Fannie is one of a long line of pets which the couple has tended. Some of the others—including dogs Cream Cheese, Rex and Daisy, and cats Lang and Socrates—are now buried under a grape arbor, which Mr. Therriault points out on the way to the couple’s “guest house.”

The tour continues across the lawn and past the pool and into the couple’s contemporary showplace next door. Different strokes for different folks (but in a good way) might be the best way to describe the secondary home on the property, which was once a Halsey Homestead, according to Mr. Therriault.

The floor plans and general layout are nearly the same in both houses, but the design styles, though complementary, are markedly contrasting. Modernity rules next door at the home Mr. Pintauro and Mr. Therriault use for entertaining. The luxe kitchen could be seen in a magazine advertisement for the most up-to-date amenities and brightly colored contemporary art—many pieces painted by Mr. Pintauro—hangs on the walls.

The couple painstakingly renovated the second house themselves. They said that they made the decision to go in a 180-degree turn from their primary home to give it a different sense of place.

“It’s completely different, but that’s what we like about it,” Mr. Therriault said.

There are design nods and references back to the main house, however. For example, the dining room boasts a set of eight Hans Wegner chairs which Mr. Therriault bought at Second Hand Rose in Manhattan many years ago. The design style might be different from the chair in the main house, but the clear acrylic material and mix of antique/modern is the same.
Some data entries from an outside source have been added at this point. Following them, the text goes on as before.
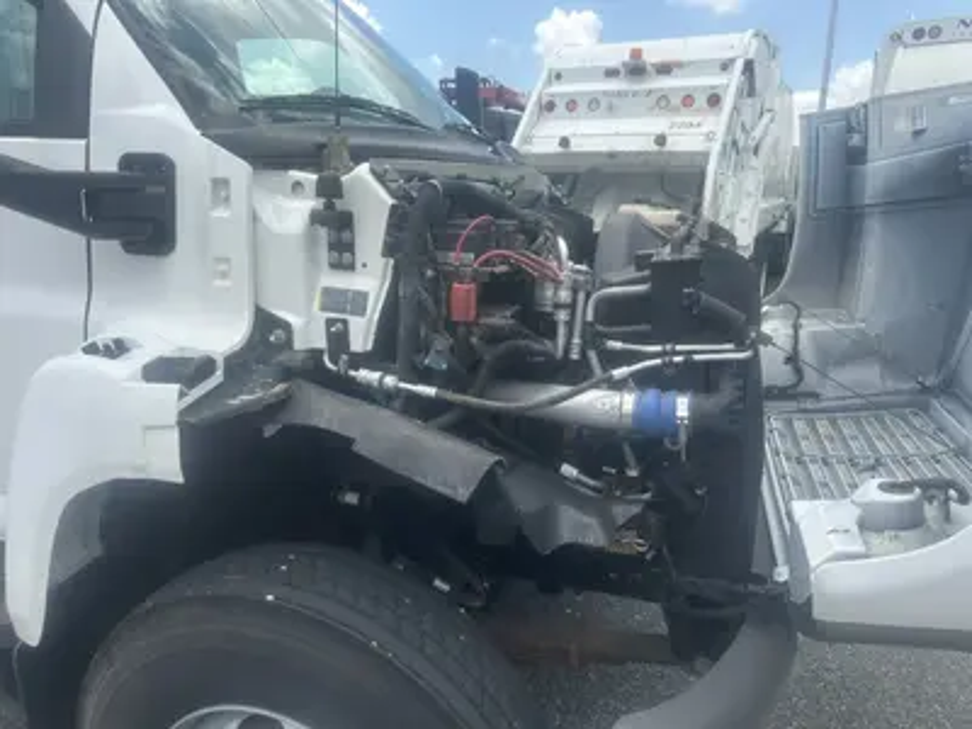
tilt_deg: -12.5
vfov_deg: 56.8
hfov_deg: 71.6
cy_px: 364
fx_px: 674
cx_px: 486
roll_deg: +0.9
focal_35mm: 24
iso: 80
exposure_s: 1/1988
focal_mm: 6.86
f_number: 1.78
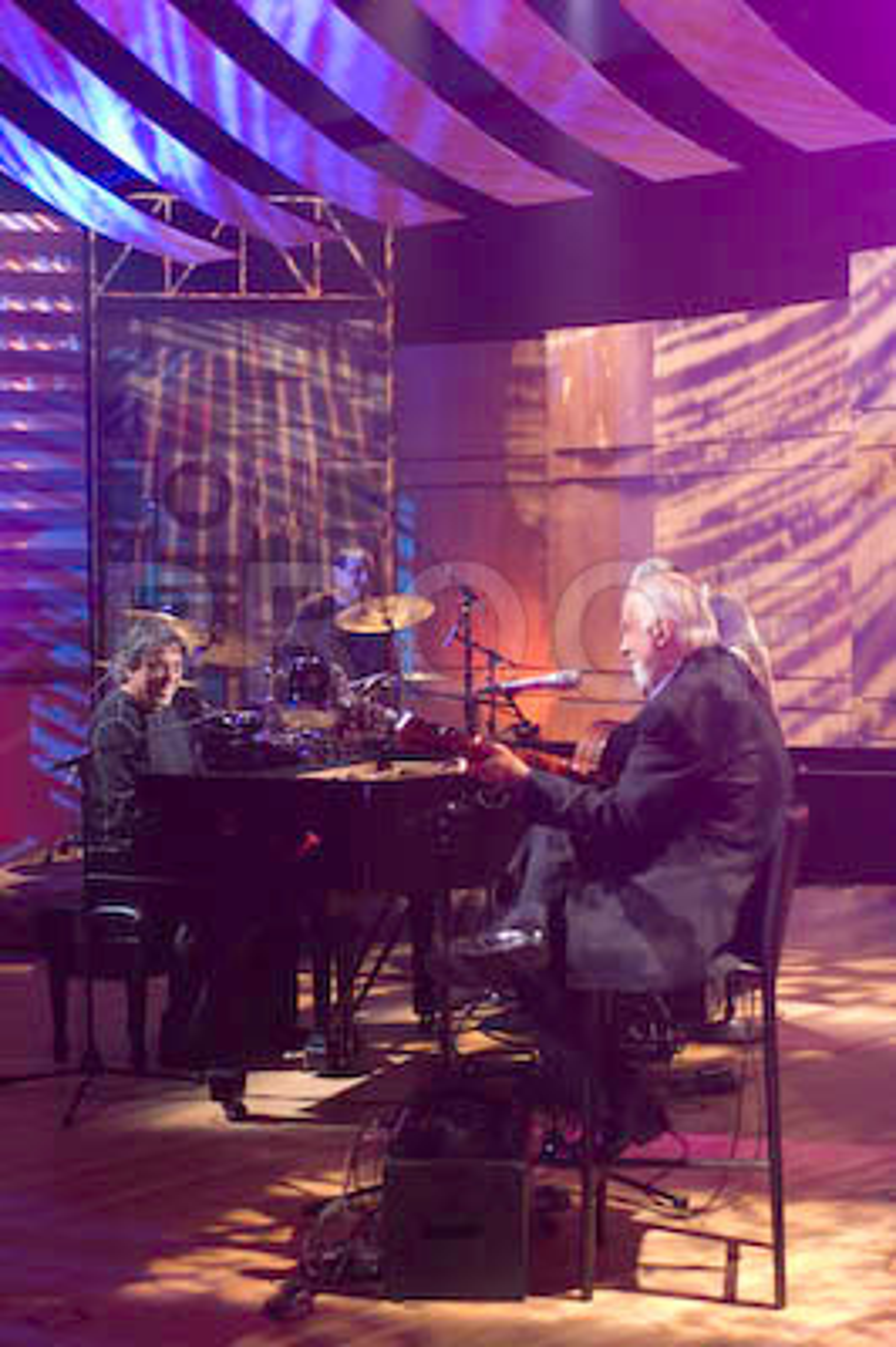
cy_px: 674
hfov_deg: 22.6
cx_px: 448
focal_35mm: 60
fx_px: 2244
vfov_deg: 33.4
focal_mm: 40
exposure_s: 1/60
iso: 800
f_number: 2.8
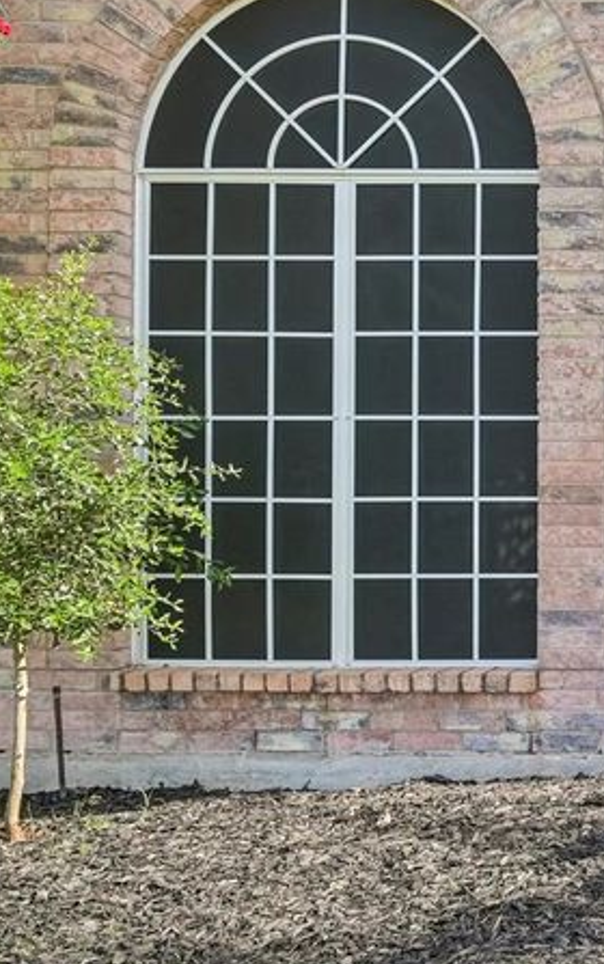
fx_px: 1135
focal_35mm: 43
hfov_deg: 20.8
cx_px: 1081
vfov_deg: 46.0
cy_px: 488
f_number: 8
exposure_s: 1/250
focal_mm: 18.5
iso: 400
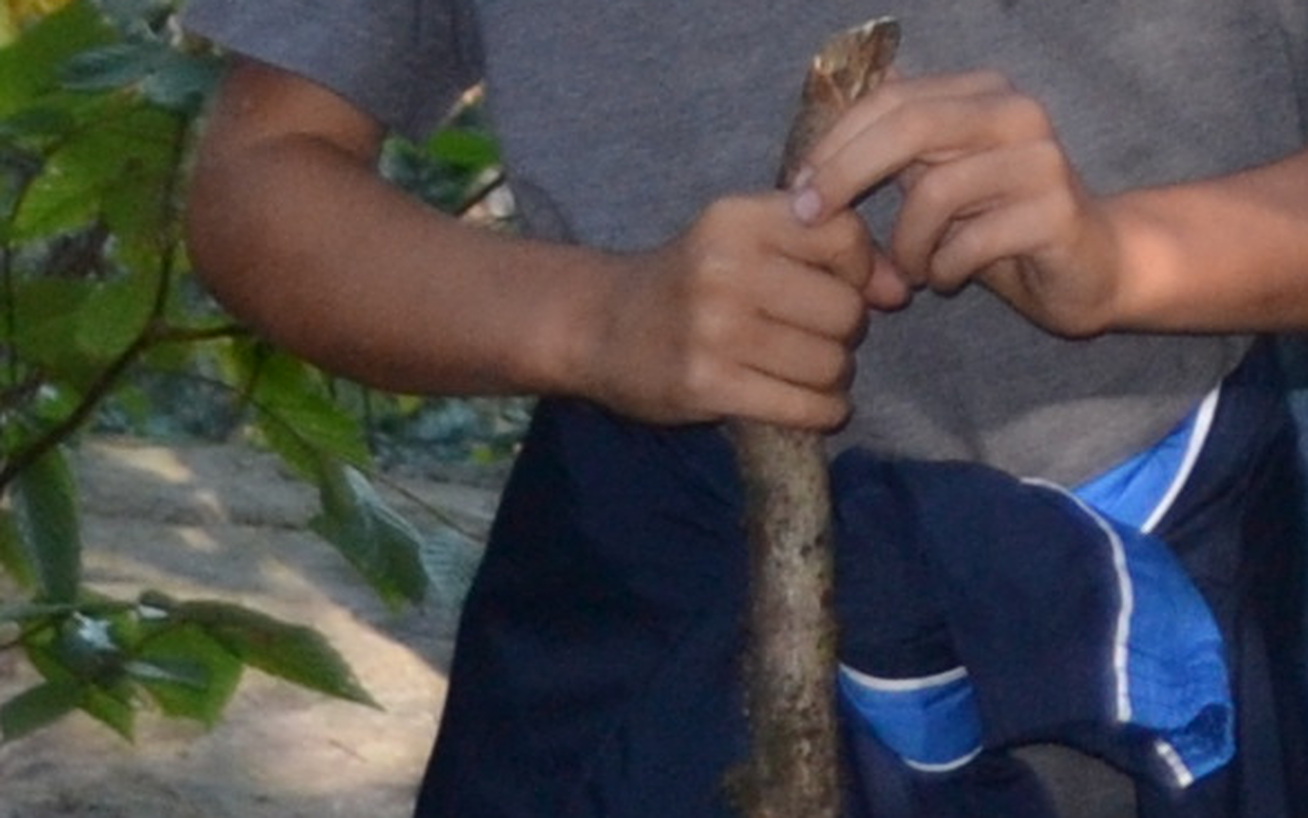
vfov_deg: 4.1
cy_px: -1473
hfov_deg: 6.1
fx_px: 11123
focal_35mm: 312
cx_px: 4136
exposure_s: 1/125
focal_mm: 26
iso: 180
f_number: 4.2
Though house-proud of all the modern conveniences of the secondary residence, it’s apparent that the couple’s primary home is where their hearts truly lie.

“This is the idea of home,” Mr. Pintauro said upon returning to the main house. He added that he and Mr. Therriault are fortunate to enjoy the convenience and functionality of using both homes, pointing out that the guest house is much better equipped for cooking and hosting large dinner parties but the primary residence is a more comfortable fit for them.

“I remember once we had this big group over for dinner and we were all over there [in the guest house],” he said. “But the piano is here so we all came over later to hear the music. People started dancing and singing ... It’s the same house here but it’s so much better.”